First we must watch Doris conjure a widely spaced series of embarrassing fantasies triggered by the mere sight of John at the office.  The embarrassment comes not because she is 60ish and he in his 40s, but because Doris is a ridiculously silly creature made that way by Sally Field’s extreme posturing and by a scriptwriter who hammers home Doris’s failings in voluminous excess.
Even when Doris chucks the hair bows and emerges – a chick from the egg that contained her – the change is physical – clothes and hair – not personality.  Nothing explains why dull Doris is suddenly the pleasure center of the millennial social gatherings that now love her, appreciate her, and laugh at her foibles which are now recognized as endearing personality traits.

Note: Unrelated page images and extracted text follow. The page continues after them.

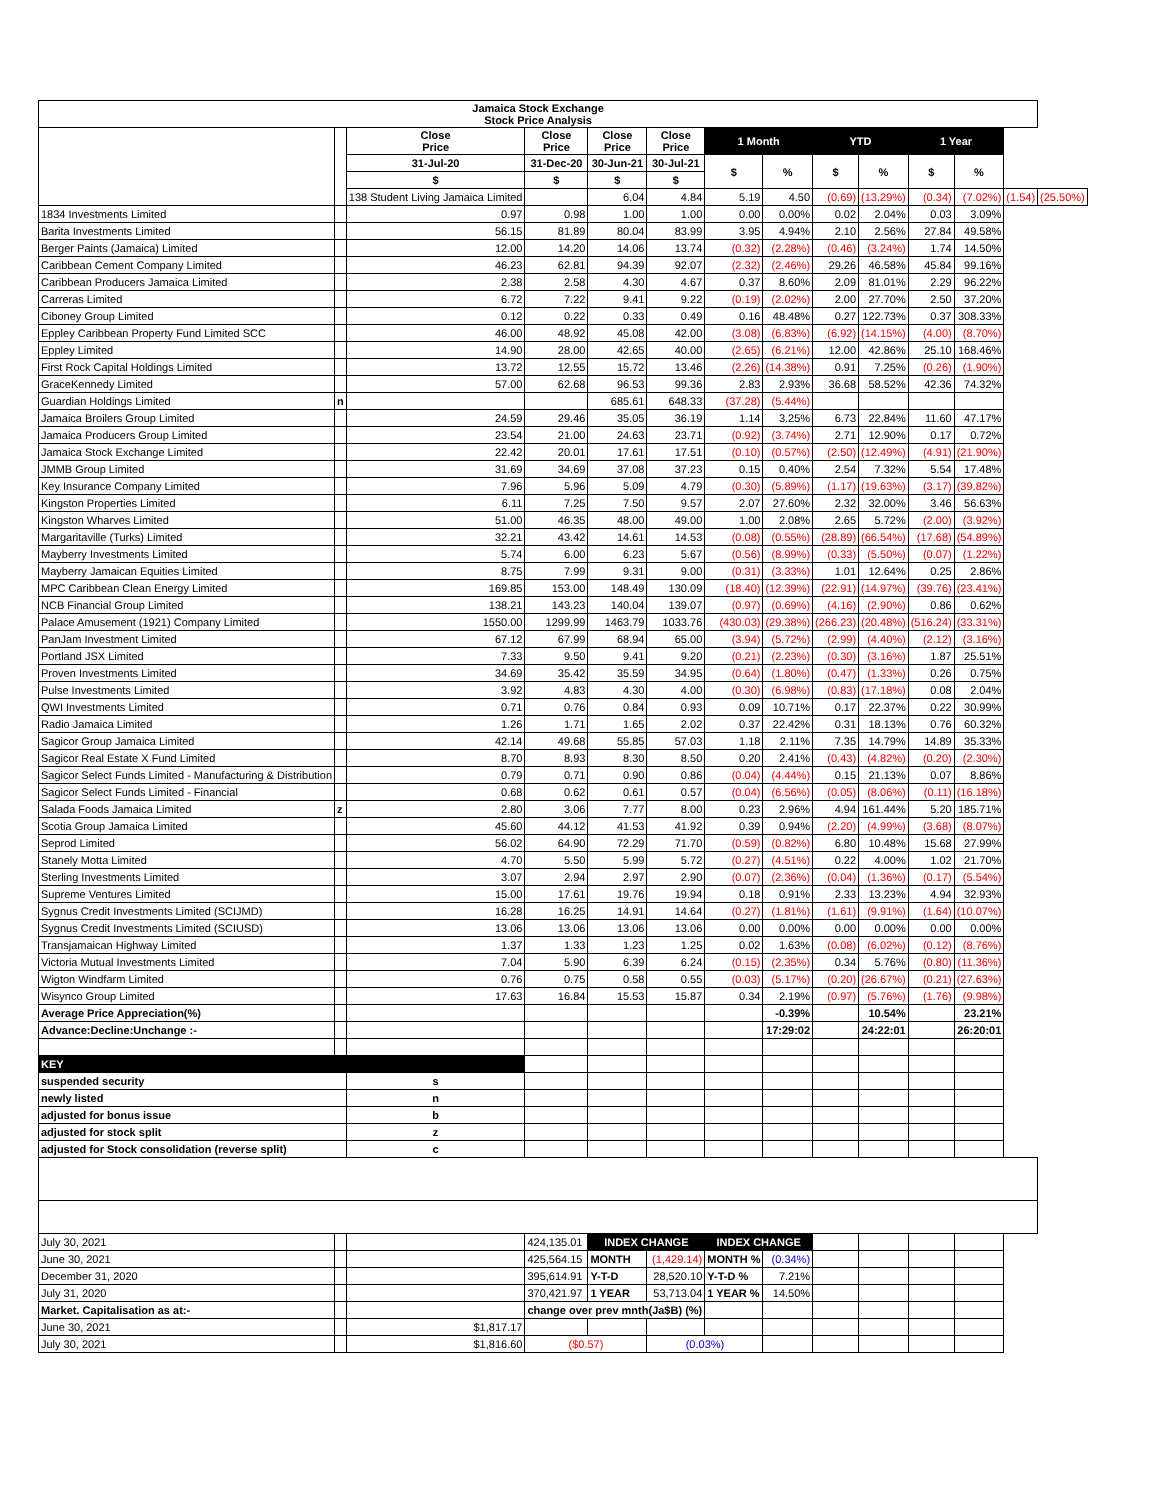| Jamaica Stock Exchange Stock Price Analysis | | | | | | | | | | | | | |
| --- | --- | --- | --- | --- | --- | --- | --- | --- | --- | --- | --- | --- | --- |
| | | Close Price | Close Price | Close Price | Close Price | 1 Month | | YTD | | 1 Year | | | |
| | | 31-Jul-20 | 31-Dec-20 | 30-Jun-21 | 30-Jul-21 | $ | % | $ | % | $ | % | | |
| | | $ | $ | $ | $ | | | | | | | | |
| | | 138 Student Living Jamaica Limited | | 6.04 | 4.84 | 5.19 | 4.50 | (0.69) | (13.29%) | (0.34) | (7.02%) | (1.54) | (25.50%) |
| 1834 Investments Limited | | 0.97 | 0.98 | 1.00 | 1.00 | 0.00 | 0.00% | 0.02 | 2.04% | 0.03 | 3.09% | | |
| Barita Investments Limited | | 56.15 | 81.89 | 80.04 | 83.99 | 3.95 | 4.94% | 2.10 | 2.56% | 27.84 | 49.58% | | |
| Berger Paints (Jamaica) Limited | | 12.00 | 14.20 | 14.06 | 13.74 | (0.32) | (2.28%) | (0.46) | (3.24%) | 1.74 | 14.50% | | |
| Caribbean Cement Company Limited | | 46.23 | 62.81 | 94.39 | 92.07 | (2.32) | (2.46%) | 29.26 | 46.58% | 45.84 | 99.16% | | |
| Caribbean Producers Jamaica Limited | | 2.38 | 2.58 | 4.30 | 4.67 | 0.37 | 8.60% | 2.09 | 81.01% | 2.29 | 96.22% | | |
| Carreras Limited | | 6.72 | 7.22 | 9.41 | 9.22 | (0.19) | (2.02%) | 2.00 | 27.70% | 2.50 | 37.20% | | |
| Ciboney Group Limited | | 0.12 | 0.22 | 0.33 | 0.49 | 0.16 | 48.48% | 0.27 | 122.73% | 0.37 | 308.33% | | |
| Eppley Caribbean Property Fund Limited SCC | | 46.00 | 48.92 | 45.08 | 42.00 | (3.08) | (6.83%) | (6.92) | (14.15%) | (4.00) | (8.70%) | | |
| Eppley Limited | | 14.90 | 28.00 | 42.65 | 40.00 | (2.65) | (6.21%) | 12.00 | 42.86% | 25.10 | 168.46% | | |
| First Rock Capital Holdings Limited | | 13.72 | 12.55 | 15.72 | 13.46 | (2.26) | (14.38%) | 0.91 | 7.25% | (0.26) | (1.90%) | | |
| GraceKennedy Limited | | 57.00 | 62.68 | 96.53 | 99.36 | 2.83 | 2.93% | 36.68 | 58.52% | 42.36 | 74.32% | | |
| Guardian Holdings Limited | n | | | 685.61 | 648.33 | (37.28) | (5.44%) | | | | | | |
| Jamaica Broilers Group Limited | | 24.59 | 29.46 | 35.05 | 36.19 | 1.14 | 3.25% | 6.73 | 22.84% | 11.60 | 47.17% | | |
| Jamaica Producers Group Limited | | 23.54 | 21.00 | 24.63 | 23.71 | (0.92) | (3.74%) | 2.71 | 12.90% | 0.17 | 0.72% | | |
| Jamaica Stock Exchange Limited | | 22.42 | 20.01 | 17.61 | 17.51 | (0.10) | (0.57%) | (2.50) | (12.49%) | (4.91) | (21.90%) | | |
| JMMB Group Limited | | 31.69 | 34.69 | 37.08 | 37.23 | 0.15 | 0.40% | 2.54 | 7.32% | 5.54 | 17.48% | | |
| Key Insurance Company Limited | | 7.96 | 5.96 | 5.09 | 4.79 | (0.30) | (5.89%) | (1.17) | (19.63%) | (3.17) | (39.82%) | | |
| Kingston Properties Limited | | 6.11 | 7.25 | 7.50 | 9.57 | 2.07 | 27.60% | 2.32 | 32.00% | 3.46 | 56.63% | | |
| Kingston Wharves Limited | | 51.00 | 46.35 | 48.00 | 49.00 | 1.00 | 2.08% | 2.65 | 5.72% | (2.00) | (3.92%) | | |
| Margaritaville (Turks) Limited | | 32.21 | 43.42 | 14.61 | 14.53 | (0.08) | (0.55%) | (28.89) | (66.54%) | (17.68) | (54.89%) | | |
| Mayberry Investments Limited | | 5.74 | 6.00 | 6.23 | 5.67 | (0.56) | (8.99%) | (0.33) | (5.50%) | (0.07) | (1.22%) | | |
| Mayberry Jamaican Equities Limited | | 8.75 | 7.99 | 9.31 | 9.00 | (0.31) | (3.33%) | 1.01 | 12.64% | 0.25 | 2.86% | | |
| MPC Caribbean Clean Energy Limited | | 169.85 | 153.00 | 148.49 | 130.09 | (18.40) | (12.39%) | (22.91) | (14.97%) | (39.76) | (23.41%) | | |
| NCB Financial Group Limited | | 138.21 | 143.23 | 140.04 | 139.07 | (0.97) | (0.69%) | (4.16) | (2.90%) | 0.86 | 0.62% | | |
| Palace Amusement (1921) Company Limited | | 1550.00 | 1299.99 | 1463.79 | 1033.76 | (430.03) | (29.38%) | (266.23) | (20.48%) | (516.24) | (33.31%) | | |
| PanJam Investment Limited | | 67.12 | 67.99 | 68.94 | 65.00 | (3.94) | (5.72%) | (2.99) | (4.40%) | (2.12) | (3.16%) | | |
| Portland JSX Limited | | 7.33 | 9.50 | 9.41 | 9.20 | (0.21) | (2.23%) | (0.30) | (3.16%) | 1.87 | 25.51% | | |
| Proven Investments Limited | | 34.69 | 35.42 | 35.59 | 34.95 | (0.64) | (1.80%) | (0.47) | (1.33%) | 0.26 | 0.75% | | |
| Pulse Investments Limited | | 3.92 | 4.83 | 4.30 | 4.00 | (0.30) | (6.98%) | (0.83) | (17.18%) | 0.08 | 2.04% | | |
| QWI Investments Limited | | 0.71 | 0.76 | 0.84 | 0.93 | 0.09 | 10.71% | 0.17 | 22.37% | 0.22 | 30.99% | | |
| Radio Jamaica Limited | | 1.26 | 1.71 | 1.65 | 2.02 | 0.37 | 22.42% | 0.31 | 18.13% | 0.76 | 60.32% | | |
| Sagicor Group Jamaica Limited | | 42.14 | 49.68 | 55.85 | 57.03 | 1.18 | 2.11% | 7.35 | 14.79% | 14.89 | 35.33% | | |
| Sagicor Real Estate X Fund Limited | | 8.70 | 8.93 | 8.30 | 8.50 | 0.20 | 2.41% | (0.43) | (4.82%) | (0.20) | (2.30%) | | |
| Sagicor Select Funds Limited - Manufacturing & Distribution | | 0.79 | 0.71 | 0.90 | 0.86 | (0.04) | (4.44%) | 0.15 | 21.13% | 0.07 | 8.86% | | |
| Sagicor Select Funds Limited - Financial | | 0.68 | 0.62 | 0.61 | 0.57 | (0.04) | (6.56%) | (0.05) | (8.06%) | (0.11) | (16.18%) | | |
| Salada Foods Jamaica Limited | z | 2.80 | 3.06 | 7.77 | 8.00 | 0.23 | 2.96% | 4.94 | 161.44% | 5.20 | 185.71% | | |
| Scotia Group Jamaica Limited | | 45.60 | 44.12 | 41.53 | 41.92 | 0.39 | 0.94% | (2.20) | (4.99%) | (3.68) | (8.07%) | | |
| Seprod Limited | | 56.02 | 64.90 | 72.29 | 71.70 | (0.59) | (0.82%) | 6.80 | 10.48% | 15.68 | 27.99% | | |
| Stanely Motta Limited | | 4.70 | 5.50 | 5.99 | 5.72 | (0.27) | (4.51%) | 0.22 | 4.00% | 1.02 | 21.70% | | |
| Sterling Investments Limited | | 3.07 | 2.94 | 2.97 | 2.90 | (0.07) | (2.36%) | (0.04) | (1.36%) | (0.17) | (5.54%) | | |
| Supreme Ventures Limited | | 15.00 | 17.61 | 19.76 | 19.94 | 0.18 | 0.91% | 2.33 | 13.23% | 4.94 | 32.93% | | |
| Sygnus Credit Investments Limited (SCIJMD) | | 16.28 | 16.25 | 14.91 | 14.64 | (0.27) | (1.81%) | (1.61) | (9.91%) | (1.64) | (10.07%) | | |
| Sygnus Credit Investments Limited (SCIUSD) | | 13.06 | 13.06 | 13.06 | 13.06 | 0.00 | 0.00% | 0.00 | 0.00% | 0.00 | 0.00% | | |
| Transjamaican Highway Limited | | 1.37 | 1.33 | 1.23 | 1.25 | 0.02 | 1.63% | (0.08) | (6.02%) | (0.12) | (8.76%) | | |
| Victoria Mutual Investments Limited | | 7.04 | 5.90 | 6.39 | 6.24 | (0.15) | (2.35%) | 0.34 | 5.76% | (0.80) | (11.36%) | | |
| Wigton Windfarm Limited | | 0.76 | 0.75 | 0.58 | 0.55 | (0.03) | (5.17%) | (0.20) | (26.67%) | (0.21) | (27.63%) | | |
| Wisynco Group Limited | | 17.63 | 16.84 | 15.53 | 15.87 | 0.34 | 2.19% | (0.97) | (5.76%) | (1.76) | (9.98%) | | |
| Average Price Appreciation(%) | | | | | | | -0.39% | | 10.54% | | 23.21% | | |
| Advance:Decline:Unchange :- | | | | | | | 17:29:02 | | 24:22:01 | | 26:20:01 | | |
| KEY | | | | | | | | | | | | | |
| suspended security | | s | | | | | | | | | | | |
| newly listed | | n | | | | | | | | | | | |
| adjusted for bonus issue | | b | | | | | | | | | | | |
| adjusted for stock split | | z | | | | | | | | | | | |
| adjusted for Stock consolidation (reverse split) | | c | | | | | | | | | | | |
| July 30, 2021 | | | 424,135.01 | INDEX CHANGE | | INDEX CHANGE | | | | | | | |
| June 30, 2021 | | | 425,564.15 | MONTH | (1,429.14) | MONTH % | (0.34%) | | | | | | |
| December 31, 2020 | | | 395,614.91 | Y-T-D | 28,520.10 | Y-T-D % | 7.21% | | | | | | |
| July 31, 2020 | | | 370,421.97 | 1 YEAR | 53,713.04 | 1 YEAR % | 14.50% | | | | | | |
| Market. Capitalisation as at:- | | | change over prev mnth(Ja$B) (%) | | | | | | | | | | |
| June 30, 2021 | | $1,817.17 | | | | | | | | | | | |
| July 30, 2021 | | $1,816.60 | ($0.57) | | (0.03%) | | | | | | | | |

Much of the blame for all this must go to scriptwriter Laura Terruso and writer/director Michael Showalter for explaining the obvious until we in the audience feel like screaming.  They let themselves be captives of the tone they set in the early scenes. A cultural misfit who ultimately triumphs is a timeworn staple in movie comedy, but in this sad case, there is nothing new, nothing appealing, and nothing at all to make us laugh. An old premise demands a new twist. Don’t look for one here.
It’s no fun to savage a performance by an actress who tries as hard as Sally Field does as Doris, but she is too capable to have surrendered to the mediocrity and excess that infects this film. No audience should have to suffer a movie that is just one long wait for the lights to go up.